Lottie Forten was a light-skinned free woman of mixed African and European descent. She came to South Carolina as a teacher but found it difficult to fit in with either the Boston missionaries or the black ex-slaves. She eventually taught at the Penn School and helped with the training of black soldiers in Union regiments.
Austa French was a former opera singer married to an evangelical preacher. She and her husband led the band of Gideonites who came to South Carolina--but were not without their own problems. Austa became known for her somewhat pornographic book about slave women and their relations with their white masters.

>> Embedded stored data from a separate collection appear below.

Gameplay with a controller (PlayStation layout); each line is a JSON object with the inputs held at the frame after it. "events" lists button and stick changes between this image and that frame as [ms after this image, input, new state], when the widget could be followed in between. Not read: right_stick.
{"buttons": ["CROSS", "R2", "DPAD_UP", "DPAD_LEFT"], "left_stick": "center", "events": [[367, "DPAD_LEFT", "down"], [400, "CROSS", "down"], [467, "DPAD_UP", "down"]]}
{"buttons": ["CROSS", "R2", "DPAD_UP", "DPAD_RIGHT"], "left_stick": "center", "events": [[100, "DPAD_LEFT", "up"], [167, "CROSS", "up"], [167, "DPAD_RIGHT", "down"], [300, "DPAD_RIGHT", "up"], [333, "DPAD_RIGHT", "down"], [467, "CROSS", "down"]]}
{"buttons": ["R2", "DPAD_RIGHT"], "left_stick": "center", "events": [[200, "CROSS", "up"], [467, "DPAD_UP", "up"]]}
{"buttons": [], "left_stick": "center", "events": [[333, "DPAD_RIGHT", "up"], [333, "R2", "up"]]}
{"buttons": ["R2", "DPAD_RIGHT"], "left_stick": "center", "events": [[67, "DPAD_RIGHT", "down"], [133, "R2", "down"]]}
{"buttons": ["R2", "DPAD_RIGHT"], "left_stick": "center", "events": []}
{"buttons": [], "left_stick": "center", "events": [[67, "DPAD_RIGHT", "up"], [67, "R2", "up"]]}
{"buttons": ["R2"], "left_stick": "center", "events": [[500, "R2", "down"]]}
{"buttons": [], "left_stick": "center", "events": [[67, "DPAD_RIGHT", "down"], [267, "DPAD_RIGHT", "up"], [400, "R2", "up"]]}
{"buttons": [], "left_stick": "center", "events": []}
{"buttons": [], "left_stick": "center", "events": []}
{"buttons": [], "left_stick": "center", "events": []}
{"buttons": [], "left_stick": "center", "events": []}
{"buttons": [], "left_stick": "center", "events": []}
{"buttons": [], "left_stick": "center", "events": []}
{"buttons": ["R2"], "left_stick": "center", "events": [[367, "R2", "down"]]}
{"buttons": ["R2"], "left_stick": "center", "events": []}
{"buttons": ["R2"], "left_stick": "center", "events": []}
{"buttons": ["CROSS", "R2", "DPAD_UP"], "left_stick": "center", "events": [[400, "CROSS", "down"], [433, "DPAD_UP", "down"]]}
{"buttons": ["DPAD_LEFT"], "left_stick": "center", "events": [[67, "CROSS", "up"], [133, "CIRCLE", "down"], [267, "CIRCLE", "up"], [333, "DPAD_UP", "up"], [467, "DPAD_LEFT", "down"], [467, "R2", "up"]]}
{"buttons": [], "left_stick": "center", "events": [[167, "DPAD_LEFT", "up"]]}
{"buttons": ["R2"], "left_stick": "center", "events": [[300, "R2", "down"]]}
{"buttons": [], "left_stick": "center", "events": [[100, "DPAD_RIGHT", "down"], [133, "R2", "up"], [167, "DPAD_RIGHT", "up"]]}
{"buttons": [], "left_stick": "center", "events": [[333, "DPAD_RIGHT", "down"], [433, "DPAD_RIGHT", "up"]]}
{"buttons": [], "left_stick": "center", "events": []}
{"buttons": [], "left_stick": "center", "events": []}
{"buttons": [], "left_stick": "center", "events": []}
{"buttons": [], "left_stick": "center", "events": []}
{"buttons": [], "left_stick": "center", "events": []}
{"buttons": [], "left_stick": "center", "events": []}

And her husband ended up on trial for embezzlement because he was hopeless at arithmetic.
Col. Thomas Wentworth Higginson was the idealistic white commander of a Union regiment recruited from the black ex-slaves living on the Sea Islands. His steadfast belief that blacks could be turned into competent soldiers was vindicated late in the war when a black regiment soundly defeated a Confederate unit. He was also responsible for bringing Lottie Forten in to help educate his black soldiers.
Then, of course, there was Robert Smalls, who parlayed his political activism into a seat in the U.S. Congress, and Harriet Tubman, who was chosen to be the first woman on our $20.00 bill.
And for those of you who have asked, yes, the picture on the book cover is really the road to Frogmore. It's little more than a dirt path, leading out to the plantation house that Laura Town purchased after the war. The house is now privately owned and "posted" to keep tourists away. We drove down the road just far enough to get the picture. Thenin the distance a man appeared carrying something that might have been a hoe--or maybe a shotgun. We didn't wait around to find out. We backed up!